(Plain-text document sources)

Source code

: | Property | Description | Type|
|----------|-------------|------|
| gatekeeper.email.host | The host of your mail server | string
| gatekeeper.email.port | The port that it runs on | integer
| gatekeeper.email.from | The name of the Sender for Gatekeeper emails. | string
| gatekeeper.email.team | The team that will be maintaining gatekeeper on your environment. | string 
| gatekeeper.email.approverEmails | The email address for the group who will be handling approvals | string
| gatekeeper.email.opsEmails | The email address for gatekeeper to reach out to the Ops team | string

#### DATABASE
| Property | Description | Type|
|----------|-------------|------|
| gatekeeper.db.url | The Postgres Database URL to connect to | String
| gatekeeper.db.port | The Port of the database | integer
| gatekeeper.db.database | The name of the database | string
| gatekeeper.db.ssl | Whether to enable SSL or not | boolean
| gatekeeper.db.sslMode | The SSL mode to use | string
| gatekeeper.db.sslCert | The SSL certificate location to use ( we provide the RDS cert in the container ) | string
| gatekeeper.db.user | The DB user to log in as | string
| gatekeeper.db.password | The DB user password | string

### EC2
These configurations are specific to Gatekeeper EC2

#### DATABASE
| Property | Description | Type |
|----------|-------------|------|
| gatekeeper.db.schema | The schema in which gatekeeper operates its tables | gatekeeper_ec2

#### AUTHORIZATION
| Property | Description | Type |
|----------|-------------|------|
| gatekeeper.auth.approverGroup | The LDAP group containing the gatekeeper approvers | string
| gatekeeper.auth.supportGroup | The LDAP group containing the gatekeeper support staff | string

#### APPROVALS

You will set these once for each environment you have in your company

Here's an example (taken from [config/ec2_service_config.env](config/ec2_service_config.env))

**Goal of the exercise**: Would you please copy all lines in the data that contain the word "LDAP"?

**Task result**:
| gatekeeper.auth.approverGroup | The LDAP group containing the gatekeeper approvers | string
| gatekeeper.auth.supportGroup | The LDAP group containing the gatekeeper support staff | string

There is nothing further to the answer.